● **SELECTED TEXT**:

Solving a molecular scissors mystery
A Netherlands Cancer Institute team, co-led by Thijn Brummelkamp and Anastassis (Tassos) Perrakis, reported independently, but almost simultaneously with three more groups from all over the world, on the crystal structure and mechanism of a peculiar molecular end-tail of the microtubules that constitute the cell skeleton.
A cell skeleton is made of cables called microtubules. These allow a cell to maintain its shape, move to different places and transport molecules through its interior. Microtubules also play a key role in cell division.
The frequently used cancer therapeutic paclitaxel, aimed at cells that are dividing, specifically acts on microtubules and thereby affects their detyrosination. In addition, detyrosynation of tubulin has been implicated in cardiac dysfunction, correct segregation of chromosomes during mitosis, and mental retardation.
Microtubules are continuously modified to serve different purposes within the cell. For this, their tyrosine tails are cut and put back by different enzymes. After researchers from the Netherlands Cancer Institute and Oncode Institute, in 2017, found the identity of the scissors that remove the tail, an apparent race was launched to solve the next piece of the puzzle: to determine the three-dimensional structure of these molecular scissors.
This month, the Netherlands Cancer Institute team, co-led by Thijn Brummelkamp and Anastassis (Tassos) Perrakis, simultaneously with three groups from all over the world, are reporting on the crystal structure and mechanism of these peculiar molecular end-tail scissors. Tassos Perrakis says, "This means that a beautiful consensus is emerging, supported by complementary experiments which together have been constructing an exciting story."

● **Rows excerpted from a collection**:
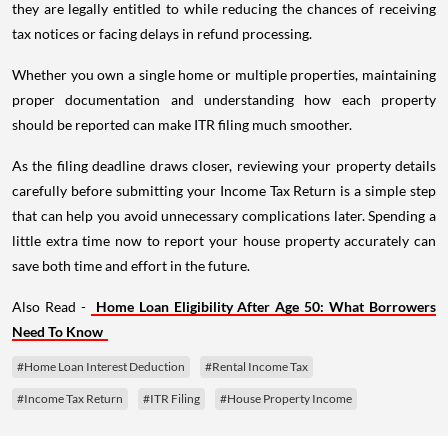
they are legally entitled to while reducing the chances of receiving
tax notices or facing delays in refund processing.
Whether you own a single home or multiple properties, maintaining
proper documentation and understanding how each property
should be reported can make ITR filing much smoother.
As the filing deadline draws closer, reviewing your property details
carefully before submitting your Income Tax Return is a simple step
that can help you avoid unnecessary complications later. Spending a
little extra time now to report your house property accurately can
save both time and effort in the future.
Also Read -
Home Loan Eligibility After Age 50: What Borrowers
Need To Know
#Home Loan Interest Deduction
#Rental Income Tax
#Income Tax Return
#ITR Filing
#House Property Income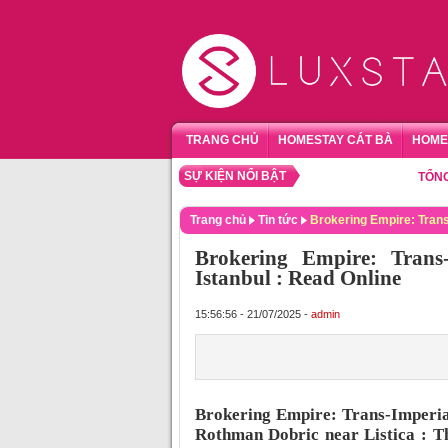
TRANG CHỦ
HOMESTAY CÁT BÀ
HOME
SỰ KIỆN NỔI BẬT
TỔNG HỢP 
Trang chủ
Tin tức
Brokering Empire: Trans
Brokering Empire: Trans-
Istanbul : Read Online
15:56:56 - 21/07/2025 -
admin
Brokering Empire: Trans-Imperial
Rothman Dobric near Listica : Th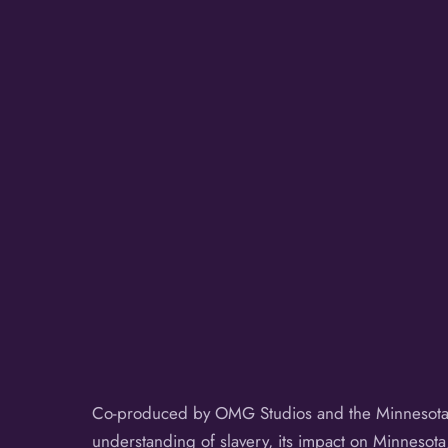
Co-produced by OMG Studios and the Minnesota 
understanding of slavery, its impact on Minnesot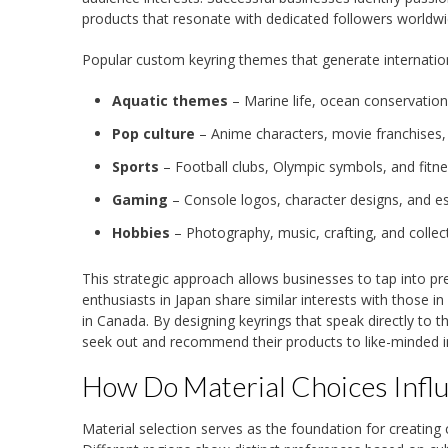
products that resonate with dedicated followers worldwi
Popular custom keyring themes that generate internation
Aquatic themes
– Marine life, ocean conservation
Pop culture
– Anime characters, movie franchises,
Sports
– Football clubs, Olympic symbols, and fitn
Gaming
– Console logos, character designs, and 
Hobbies
– Photography, music, crafting, and collec
This strategic approach allows businesses to tap into p
enthusiasts in Japan share similar interests with those i
in Canada. By designing keyrings that speak directly to 
seek out and recommend their products to like-minded in
How Do Material Choices Infl
Material selection serves as the foundation for creating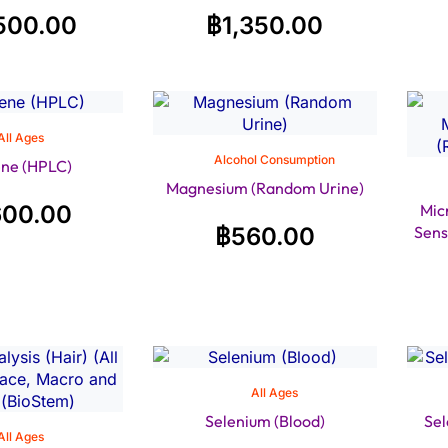
500.00
฿
1,350.00
All Ages
Alcohol Consumption
ne (HPLC)
Magnesium (Random Urine)
600.00
Mic
฿
560.00
Sens
All Ages
Selenium (Blood)
Sel
All Ages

● **PROBLEMS AND TASKS**:
1) According to the molecular scissors article, in what year did researchers find the identity of the scissors that remove the microtubule tail?
2) Transcribe the molecular scissors article word for word, beginning at "The frequently used" and stopping after "and mental retardation.".
3) List every function that the molecular scissors article attributes to microtubules.

● **ANSWERS BY TASK**:
1) 2017

2)
The frequently used cancer therapeutic paclitaxel, aimed at cells that are dividing, specifically acts on microtubules and thereby affects their detyrosination. In addition, detyrosynation of tubulin has been implicated in cardiac dysfunction, correct segregation of chromosomes during mitosis, and mental retardation.

3)
- Allowing a cell to maintain its shape
- Allowing a cell to move to different places
- Transporting molecules through the cell's interior
- Playing a key role in cell division